A glance at the text of Article 28 clarifies the constitutional scheme qua religious affairs in the length and breadth of multicultural India.
Finally a glance at Article 28 completes the sequence in the constitutional scheme.
ARTICLE 28. Freedom as to attendance at religious instruction or religious worship in certain educational institutions
(1) No religion instruction shall be provided in any educational institution wholly maintained out of State funds
(2) Nothing in clause (1) shall apply to an educational institution which is administered by the State but has been established under any endowment or trust which requires that religious instruction shall be imparted in such institution
(3) No person attending any educational institution recognized by the State or receiving aid out of State funds shall be required to take part in any religious instruction that may be imparted in such institution or to attend any religious worship that may be conducted in such institution or in any premises attached thereto unless such person or, if such person is a minor, his guardian has given his consent thereto Cultural and Educational Rights.
Analogous Constitutions. This Article corresponds to (i) the First Amendment to the Constitution of the United States; (ii) Article 44(2) of the Constitution of Eire 1937; (iii) Article 20 of the Constitution of Japan; and (iv) Article 52 of the Constitution of the U.S.S.R. 1977.
This Article lucidly and strongly forbids religious education in contradistinction with moral education. The Article does not operate to cause complete distancing of the educational institutions from all or any denominational doctrines. Nambudripad Kidangazhi Manakkal Narayanan Vs. State of Madras, AIR 1954 Mad. 385.

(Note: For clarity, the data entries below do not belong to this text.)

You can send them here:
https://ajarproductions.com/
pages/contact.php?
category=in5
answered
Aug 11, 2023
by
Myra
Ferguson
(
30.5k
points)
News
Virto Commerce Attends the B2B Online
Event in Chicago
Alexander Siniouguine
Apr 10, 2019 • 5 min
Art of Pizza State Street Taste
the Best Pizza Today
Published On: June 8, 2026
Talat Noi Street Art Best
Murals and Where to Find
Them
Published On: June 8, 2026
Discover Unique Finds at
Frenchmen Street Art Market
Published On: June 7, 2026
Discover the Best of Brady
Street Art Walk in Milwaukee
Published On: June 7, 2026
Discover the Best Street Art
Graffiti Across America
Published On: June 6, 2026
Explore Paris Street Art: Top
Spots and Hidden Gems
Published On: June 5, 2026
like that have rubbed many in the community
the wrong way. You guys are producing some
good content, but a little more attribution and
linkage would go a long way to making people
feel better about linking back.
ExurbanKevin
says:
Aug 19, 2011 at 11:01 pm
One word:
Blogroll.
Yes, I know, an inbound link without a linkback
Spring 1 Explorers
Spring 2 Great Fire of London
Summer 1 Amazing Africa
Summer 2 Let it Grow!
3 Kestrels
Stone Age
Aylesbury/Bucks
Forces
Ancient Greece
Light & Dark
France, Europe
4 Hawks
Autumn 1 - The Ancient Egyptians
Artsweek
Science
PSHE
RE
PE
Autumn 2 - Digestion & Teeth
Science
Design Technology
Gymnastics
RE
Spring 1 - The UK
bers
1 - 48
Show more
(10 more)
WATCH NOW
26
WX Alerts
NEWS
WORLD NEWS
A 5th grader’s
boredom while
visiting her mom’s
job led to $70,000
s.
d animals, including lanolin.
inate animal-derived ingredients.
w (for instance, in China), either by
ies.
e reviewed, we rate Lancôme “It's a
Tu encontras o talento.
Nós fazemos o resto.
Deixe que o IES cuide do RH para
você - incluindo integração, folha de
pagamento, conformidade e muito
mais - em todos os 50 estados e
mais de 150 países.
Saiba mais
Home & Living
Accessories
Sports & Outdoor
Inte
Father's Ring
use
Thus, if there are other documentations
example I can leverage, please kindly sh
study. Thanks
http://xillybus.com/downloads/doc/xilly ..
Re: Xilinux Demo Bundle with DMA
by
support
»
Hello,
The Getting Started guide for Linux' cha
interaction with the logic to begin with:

Courts have consistently held that the academic study of the teaching and philosophy of any great saints of India (e.g., Guru Nanak or Mahabir) and its impact on the Indian and world civilizations cannot be considered as ‘religious’ instruction. [DAV College Vs. State of Punjab (II), AIR 1971 SC 1737 .
We need to dwell on the erudite views of K.M. Munshi, which read as under;
“Religion must be restricted to spheres which legitimately appertain to religion and the rest of the life must be regulated, unified and modified in such a manner that we may evolve, as early as possible, a strong and consolidated nation. Our first problem and the most important problem is to produce national unity in this country. We think we have got national unity. But there are many factors and important factors, which still offer serious dangers for our national consolidation and it is necessary that the whole of our life, so far as it is restricted to secular spheres, must be unified in such a way that as early as possible, we may be able to say ‘well we are not merely a nation because we say so, but also in effect, by the way we live by our personal law, we are strong and consolidated nation”.

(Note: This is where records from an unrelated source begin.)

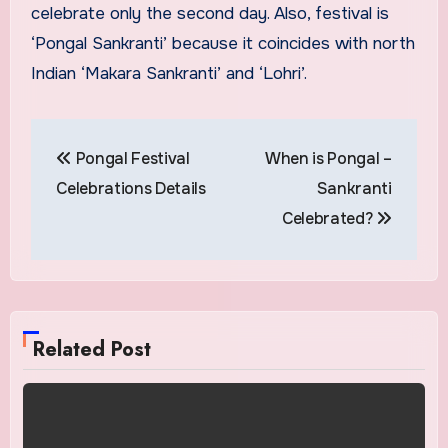
celebrate only the second day. Also, festival is
‘Pongal Sankranti’ because it coincides with north
Indian ‘Makara Sankranti’ and ‘Lohri’.
Post
Pongal Festival
When is Pongal –
navigation
Celebrations Details
Sankranti
Celebrated?
Related Post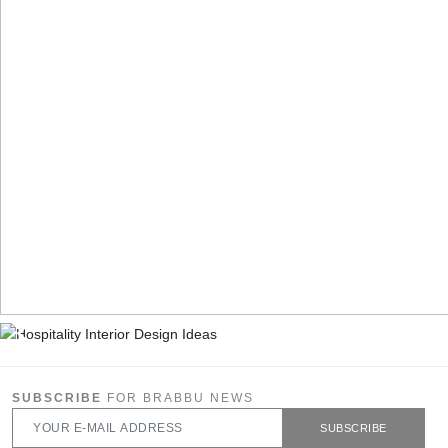
SUBSCRIBE
FOR BRABBU NEWS
SUBSCRIBE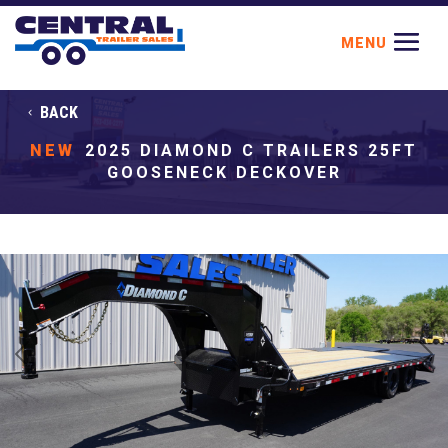
BACK
NEW
2025 DIAMOND C TRAILERS 25FT
GOOSENECK DECKOVER
Previous
Next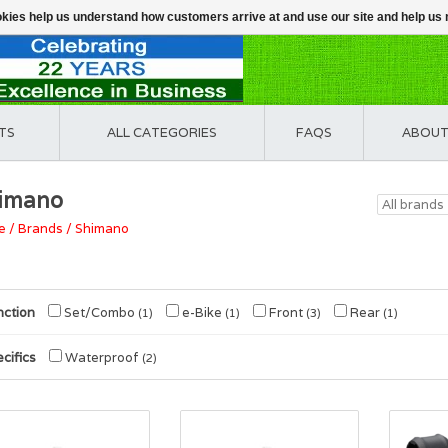
ookies help us understand how customers arrive at and use our site and help 
TS
ALL CATEGORIES
FAQS
ABOUT
imano
e
/
Brands
/
Shimano
nction
Set/Combo
e-Bike
Front
Rear
(1)
(1)
(3)
(1)
cifics
Waterproof
(2)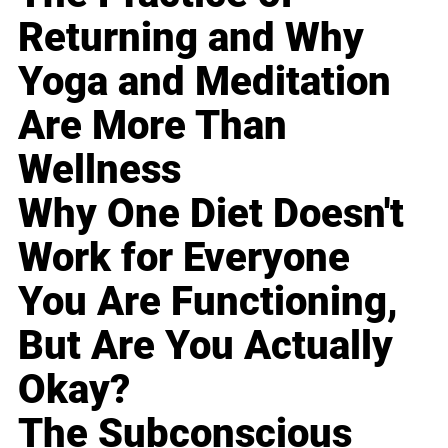
Returning and Why
Yoga and Meditation
Are More Than
Wellness
Why One Diet Doesn't
Work for Everyone
You Are Functioning,
But Are You Actually
Okay?
The Subconscious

It would not be an erroneous notion in our multicultural society to say: Secularism is neither a ‘phantom concept’ nor a ‘vacuous concept’. It is a constitutionally guaranteed value.

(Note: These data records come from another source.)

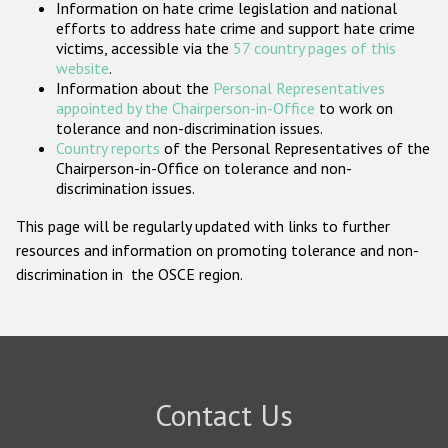
Information on hate crime legislation and national
Participating States
efforts to address hate crime and support hate crime
victims, accessible via the
57 country pages of this
website
.
Information about the
Personal Representatives
appointed by the Chairperson-in-Office
to work on
tolerance and non-discrimination issues.
Country reports
of the Personal Representatives of the
Chairperson-in-Office on tolerance and non-
discrimination issues.
This page will be regularly updated with links to further
resources and information on promoting tolerance and non-
discrimination in the OSCE region.
Contact Us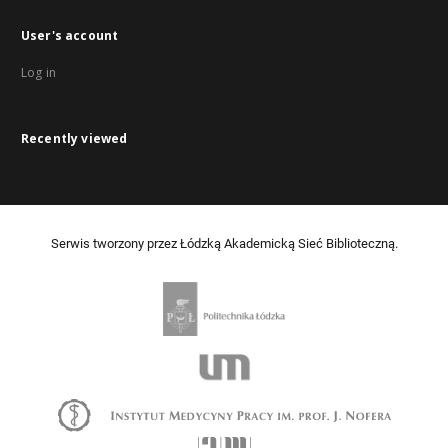
User's account
Log in
Recently viewed
Serwis tworzony przez Łódzką Akademicką Sieć Biblioteczną.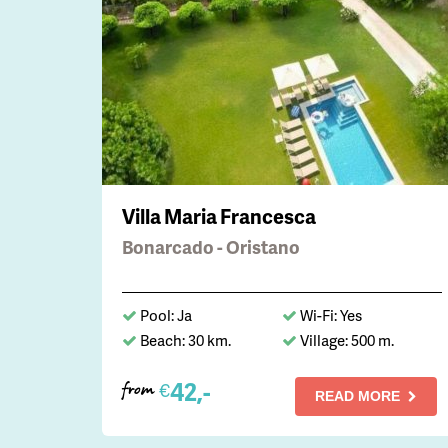
Villa Maria Francesca
Bonarcado - Oristano
Pool: Ja
Wi-Fi: Yes
Beach: 30 km.
Village: 500 m.
42,-
€
from
READ MORE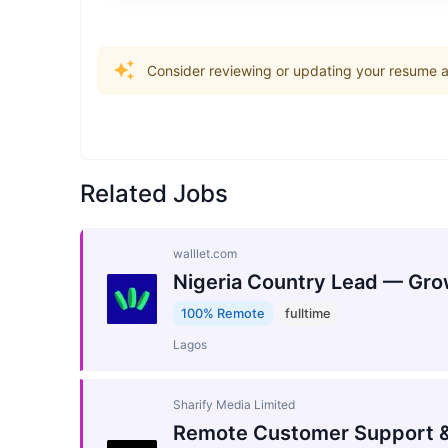
Consider reviewing or updating your resume an
Related Jobs
walllet.com
Nigeria Country Lead — Gro
100% Remote
fulltime
Lagos
Sharify Media Limited
Remote Customer Support &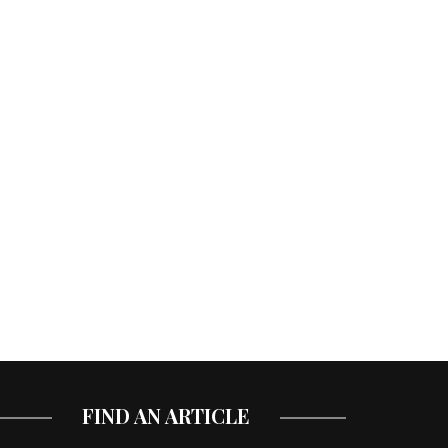
FIND AN ARTICLE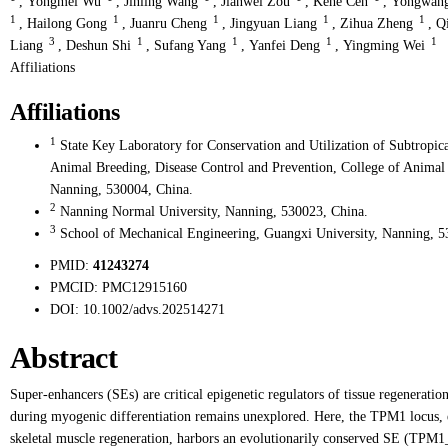
,
Yongmei Wu
,
Jinling Wang
,
Jianwei Zou
,
Kehe Cen
,
Yongwan
1
1
1
1
1
,
Hailong Gong
,
Juanru Cheng
,
Jingyuan Liang
,
Zihua Zheng
,
Q
3
1
1
1
1
Liang
,
Deshun Shi
,
Sufang Yang
,
Yanfei Deng
,
Yingming Wei
Affiliations
Affiliations
1
State Key Laboratory for Conservation and Utilization of Subtropi
Animal Breeding, Disease Control and Prevention, College of Animal
Nanning, 530004, China.
2
Nanning Normal University, Nanning, 530023, China.
3
School of Mechanical Engineering, Guangxi University, Nanning, 5
PMID:
41243274
PMCID:
PMC12915160
DOI:
10.1002/advs.202514271
Abstract
Super-enhancers (SEs) are critical epigenetic regulators of tissue regeneration
during myogenic differentiation remains unexplored. Here, the TPM1 locus, en
skeletal muscle regeneration, harbors an evolutionarily conserved SE (TPM1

Professor Goethenisem of Berlin University in Encyclopedia of social sciences (1939 Edition) explains secularism as “the attempt to establish autonomous sphere of knowledge purged of supernatural, fideistic presuppositions”.
He further ponders over secularism in a philosophical perspective and states: ‘(Secularism) is a revolt against theological and eventually against metaphysical absolutes and universals.’
The riverine flow of our Constitutional precepts over ‘spring-autumn’ seasonal cycles over past seven decades of our constitutional democracy, by expanding the verdant oasis of fraternity, on the parched sands of totalitarian values of coercive paradigms of secularism, vindicates the truth of Trevor ling’s expression: ‘Flat alluvial expansion of secularism.’ Rather the alluvial soil of secularism in India has proved to be rich and fertile for a meaningful and vibrant co-existence of multiple denominations of religions and cultures under piety of our national flag.